Temporally relevant parallel top-k spatial keyword search
Keywords:spatial keyword search, spatio-textual, I/O-efficient indexing, top-k, temporal relevance
New spatio-textual indexing methods are needed to support efficient search and update of the massive amounts of spatially referenced text being generated. Location based services using geo-tagged documents provide valuable ranked recommendations about nearby restaurants, services, sales, emergency events, and visitor attractions. Consequently, top-k spatial keyword search queries (TkSKQ) have received a lot of attention from the research community. Several spatio-textual indexes have been proposed to efficiently support TkSKQ. Some of these indexes support updates based on live document streams, but the ranking schemes employed by them do not simultaneously incorporate temporal relevance, textual similarity and spatial proximity. Moreover, existing approaches have limited or no capability to exploit parallelism with document ingestion and query execution. We present a parallel spatio-textual index, Pastri, to address the aforementioned issues.
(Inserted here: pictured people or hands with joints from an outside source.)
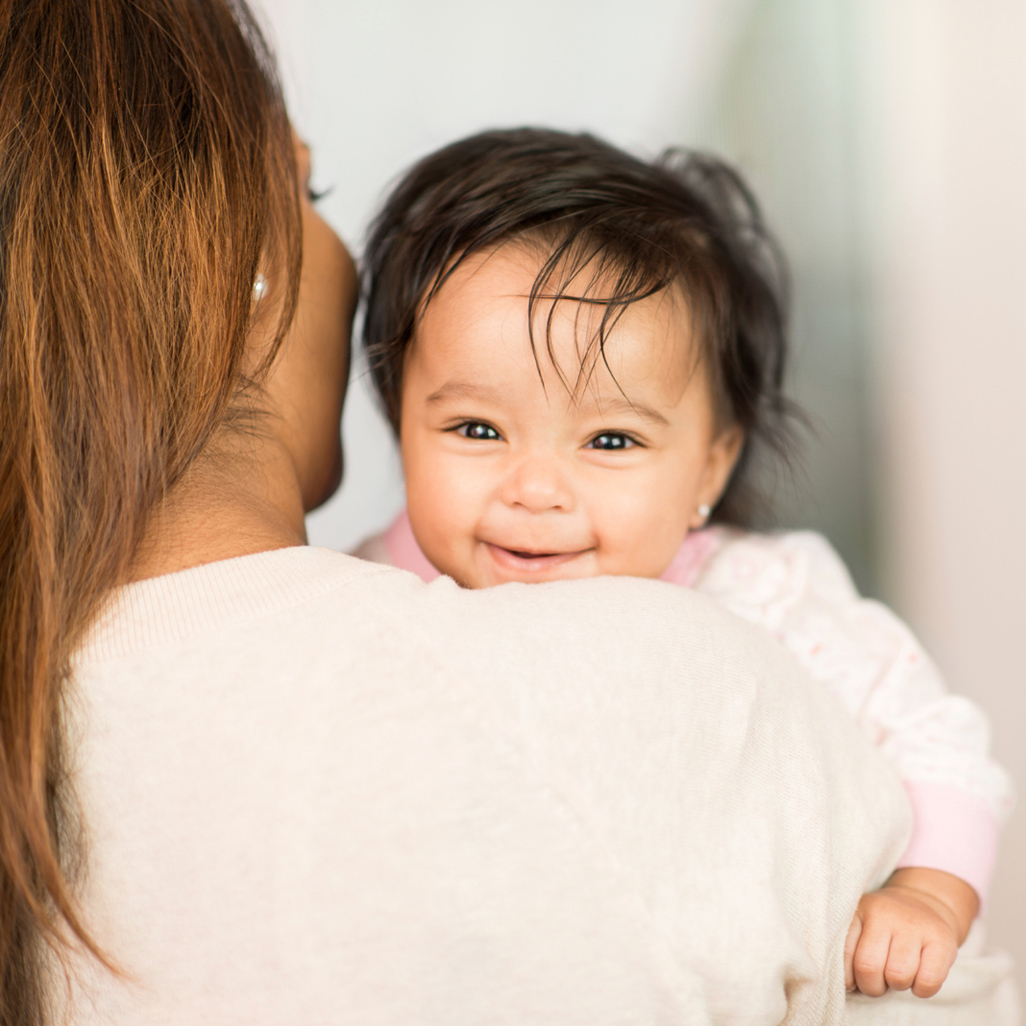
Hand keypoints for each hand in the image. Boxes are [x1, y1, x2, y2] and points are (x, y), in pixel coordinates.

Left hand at [844, 868, 978, 998]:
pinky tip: (918, 979)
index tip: (853, 981)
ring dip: (897, 986)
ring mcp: (914, 925)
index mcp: (860, 910)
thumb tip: (847, 986)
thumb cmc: (886, 927)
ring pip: (898, 976)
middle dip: (872, 986)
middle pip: (868, 967)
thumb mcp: (862, 926)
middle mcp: (885, 913)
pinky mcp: (941, 940)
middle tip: (879, 981)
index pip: (844, 953)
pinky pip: (927, 981)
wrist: (924, 904)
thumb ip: (849, 949)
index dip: (848, 977)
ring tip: (898, 975)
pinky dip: (921, 990)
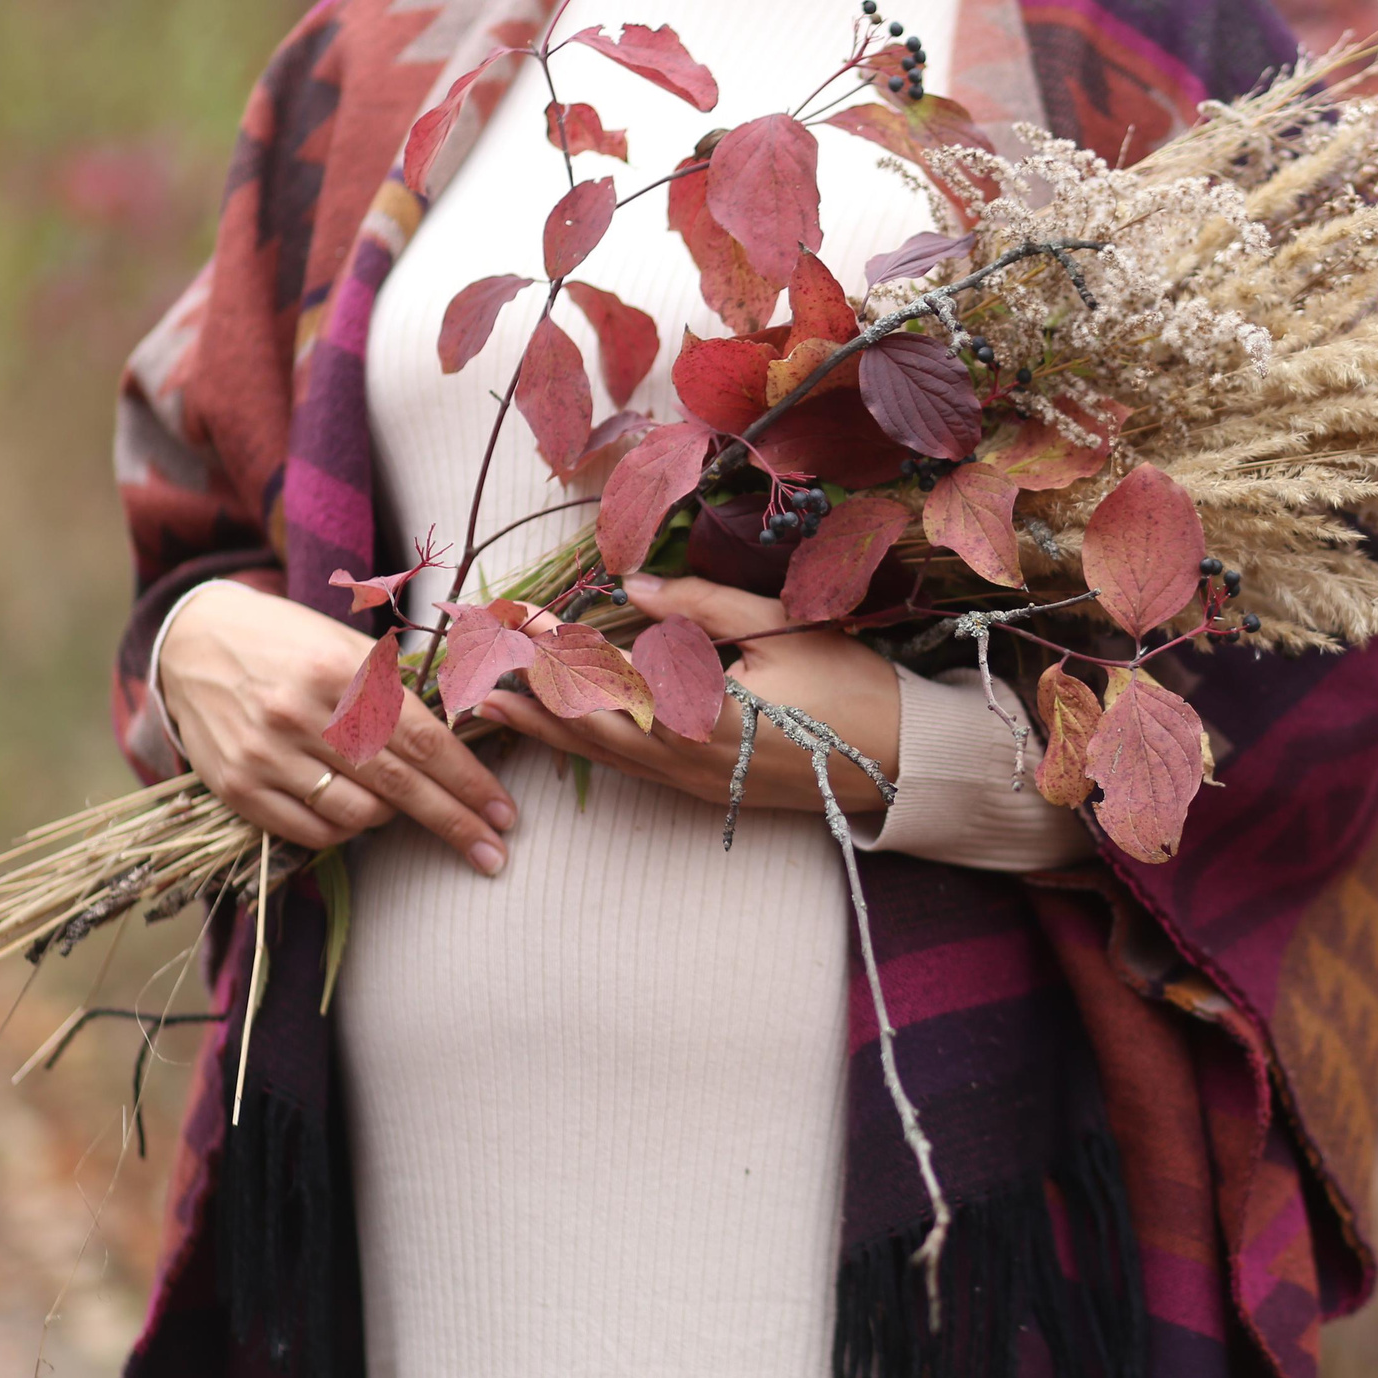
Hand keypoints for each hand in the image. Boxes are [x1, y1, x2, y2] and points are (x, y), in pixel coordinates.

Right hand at [157, 583, 519, 872]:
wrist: (193, 641)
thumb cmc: (290, 643)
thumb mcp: (347, 647)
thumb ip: (397, 693)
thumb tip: (462, 746)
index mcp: (340, 670)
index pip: (423, 740)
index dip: (469, 781)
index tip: (504, 813)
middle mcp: (302, 714)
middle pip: (398, 785)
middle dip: (454, 822)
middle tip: (494, 852)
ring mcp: (265, 754)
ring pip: (357, 815)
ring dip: (392, 819)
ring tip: (403, 807)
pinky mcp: (237, 787)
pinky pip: (311, 832)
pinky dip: (345, 831)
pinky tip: (356, 815)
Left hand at [476, 573, 900, 813]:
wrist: (900, 762)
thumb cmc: (850, 688)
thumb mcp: (781, 629)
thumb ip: (702, 607)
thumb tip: (631, 587)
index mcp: (699, 717)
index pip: (607, 678)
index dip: (555, 648)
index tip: (515, 621)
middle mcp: (684, 759)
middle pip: (588, 724)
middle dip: (532, 692)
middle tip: (477, 664)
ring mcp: (693, 782)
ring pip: (603, 755)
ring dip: (547, 729)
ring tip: (495, 707)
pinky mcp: (705, 791)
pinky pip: (631, 770)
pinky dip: (588, 750)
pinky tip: (563, 736)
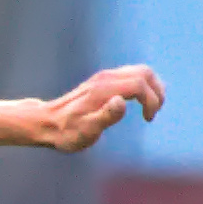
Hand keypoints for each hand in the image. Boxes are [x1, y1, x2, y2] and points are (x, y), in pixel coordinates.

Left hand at [39, 65, 164, 152]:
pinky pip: (132, 74)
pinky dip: (144, 84)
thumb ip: (105, 117)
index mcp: (104, 90)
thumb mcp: (85, 131)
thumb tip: (121, 101)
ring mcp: (104, 76)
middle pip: (145, 73)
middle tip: (154, 112)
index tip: (148, 119)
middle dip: (157, 91)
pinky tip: (141, 100)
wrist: (46, 122)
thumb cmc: (65, 132)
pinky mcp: (103, 79)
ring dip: (152, 87)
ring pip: (140, 71)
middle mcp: (106, 78)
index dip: (151, 101)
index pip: (140, 85)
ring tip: (151, 107)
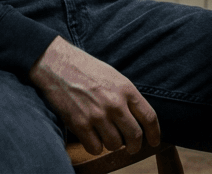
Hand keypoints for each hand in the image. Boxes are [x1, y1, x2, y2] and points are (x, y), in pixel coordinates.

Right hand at [28, 35, 159, 154]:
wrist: (56, 64)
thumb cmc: (85, 69)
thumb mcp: (113, 76)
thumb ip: (127, 96)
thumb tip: (139, 119)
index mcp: (125, 89)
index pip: (149, 118)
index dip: (155, 133)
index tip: (154, 141)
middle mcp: (114, 103)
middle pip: (135, 136)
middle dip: (135, 146)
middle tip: (131, 147)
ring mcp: (97, 115)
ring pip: (115, 144)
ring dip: (112, 144)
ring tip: (106, 135)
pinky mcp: (80, 124)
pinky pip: (95, 148)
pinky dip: (95, 146)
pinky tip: (92, 136)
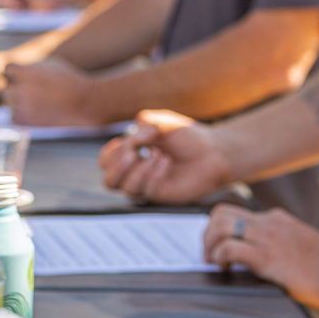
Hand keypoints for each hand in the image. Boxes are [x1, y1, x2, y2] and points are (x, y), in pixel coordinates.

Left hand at [2, 58, 97, 124]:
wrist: (84, 101)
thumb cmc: (69, 79)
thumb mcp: (51, 63)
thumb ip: (31, 65)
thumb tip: (18, 67)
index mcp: (24, 71)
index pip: (7, 69)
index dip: (16, 73)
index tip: (28, 76)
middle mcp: (19, 88)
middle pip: (5, 88)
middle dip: (16, 89)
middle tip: (33, 92)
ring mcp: (20, 105)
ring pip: (8, 103)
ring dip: (18, 102)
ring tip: (38, 102)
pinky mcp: (24, 120)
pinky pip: (13, 117)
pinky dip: (21, 115)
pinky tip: (36, 111)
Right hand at [98, 110, 230, 203]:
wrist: (213, 150)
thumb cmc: (186, 136)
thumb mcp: (161, 121)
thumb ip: (142, 124)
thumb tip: (132, 140)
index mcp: (131, 155)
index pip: (105, 162)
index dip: (112, 152)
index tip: (130, 141)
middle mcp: (136, 173)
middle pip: (108, 181)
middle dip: (117, 166)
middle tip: (134, 152)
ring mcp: (148, 186)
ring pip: (125, 189)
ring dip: (138, 170)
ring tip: (158, 154)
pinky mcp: (162, 196)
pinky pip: (147, 191)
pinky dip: (153, 175)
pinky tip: (166, 162)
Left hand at [203, 204, 318, 307]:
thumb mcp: (300, 242)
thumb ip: (281, 241)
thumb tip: (263, 256)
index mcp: (276, 218)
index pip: (234, 212)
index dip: (219, 229)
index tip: (218, 247)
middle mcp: (268, 222)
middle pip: (220, 213)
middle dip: (207, 235)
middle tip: (210, 256)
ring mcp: (267, 238)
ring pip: (220, 226)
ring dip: (209, 245)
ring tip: (214, 262)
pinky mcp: (266, 257)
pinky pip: (229, 247)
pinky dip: (219, 257)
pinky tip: (225, 268)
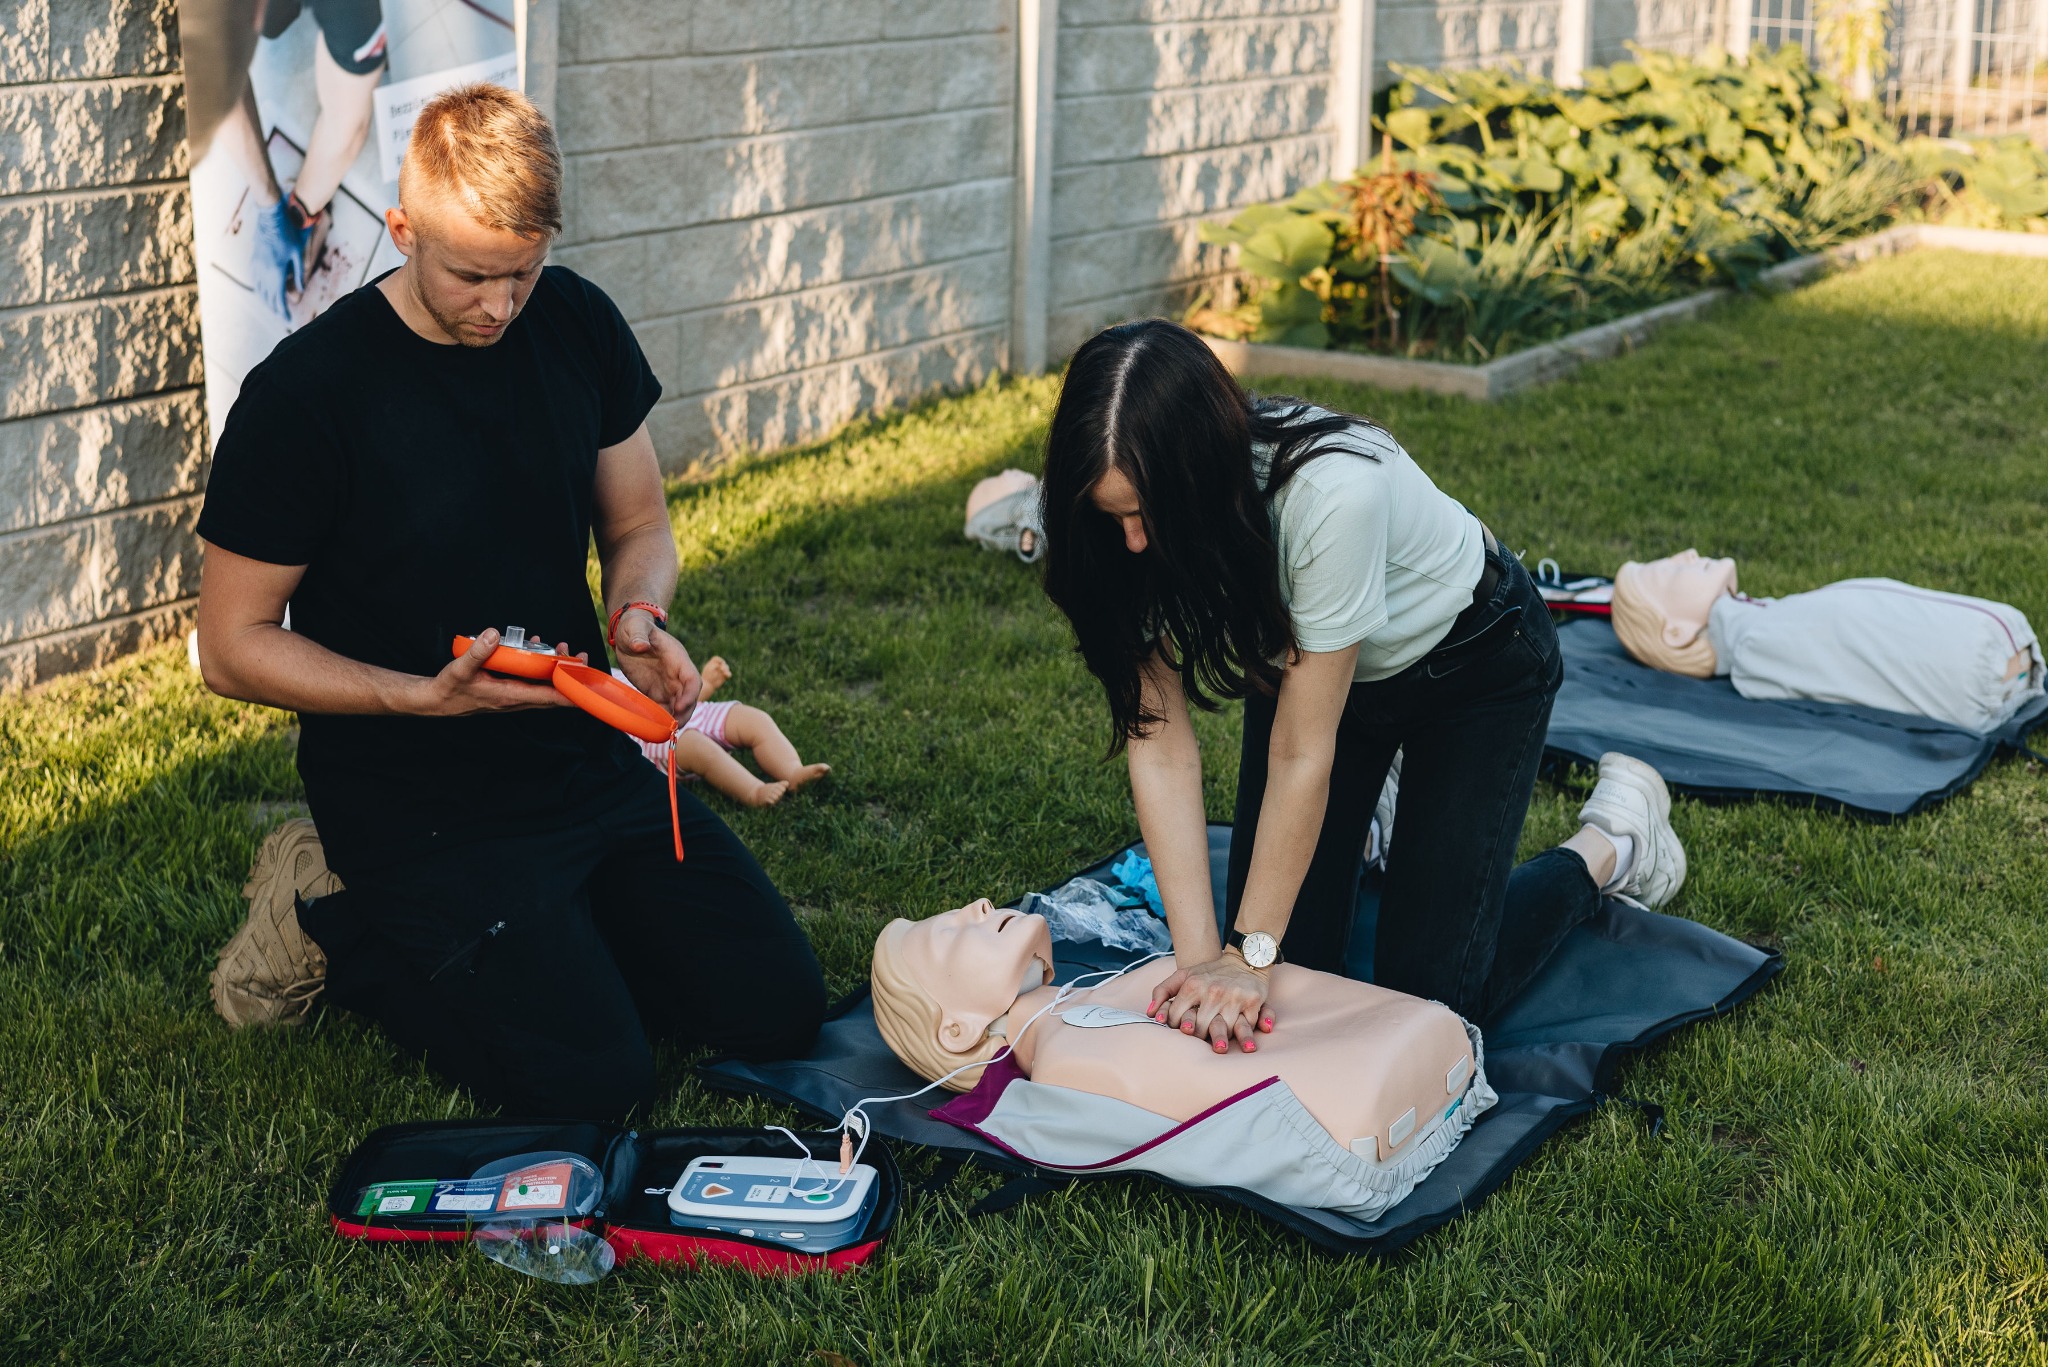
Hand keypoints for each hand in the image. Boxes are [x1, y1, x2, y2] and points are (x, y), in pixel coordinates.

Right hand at [252, 196, 311, 319]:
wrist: (269, 216)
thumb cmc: (287, 233)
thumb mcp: (298, 253)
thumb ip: (299, 273)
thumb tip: (300, 290)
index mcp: (276, 271)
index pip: (279, 297)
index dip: (283, 310)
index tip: (287, 319)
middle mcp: (264, 271)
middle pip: (268, 296)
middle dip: (275, 308)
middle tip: (282, 316)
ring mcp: (257, 264)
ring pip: (260, 289)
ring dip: (267, 300)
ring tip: (274, 307)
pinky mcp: (253, 259)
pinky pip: (255, 279)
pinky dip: (260, 289)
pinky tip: (264, 291)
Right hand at [416, 628, 577, 715]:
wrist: (438, 701)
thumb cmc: (450, 688)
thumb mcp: (460, 668)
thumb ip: (478, 652)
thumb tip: (494, 634)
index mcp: (509, 695)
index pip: (549, 697)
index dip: (571, 691)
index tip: (588, 683)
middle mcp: (516, 699)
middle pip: (553, 692)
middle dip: (570, 675)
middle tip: (580, 655)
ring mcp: (514, 697)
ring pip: (544, 686)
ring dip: (556, 670)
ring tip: (564, 649)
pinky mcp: (509, 692)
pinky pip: (532, 682)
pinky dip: (540, 668)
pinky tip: (537, 649)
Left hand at [612, 608, 700, 724]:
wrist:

Pastri can be updated incrementally over real-time spatio-textual document streams. To support temporally relevant ranking of continuously generated document streams, we propose a dynamic ranking scheme. Our approach retrieves the top-k documents that are most temporally relevant at the time of a query execution. We implemented Pastri and we integrate it within a system with a persistent document store and several thread pools to exploit parallelism at various levels. Experimental evaluation involving real-world datasets and synthetic datasets (that we created) demonstrates that our system is able to sustain high document update throughput. Furthermore, Pastri's TkSKQ search performance is one to two orders of magnitude faster than other spatio-textual indexes.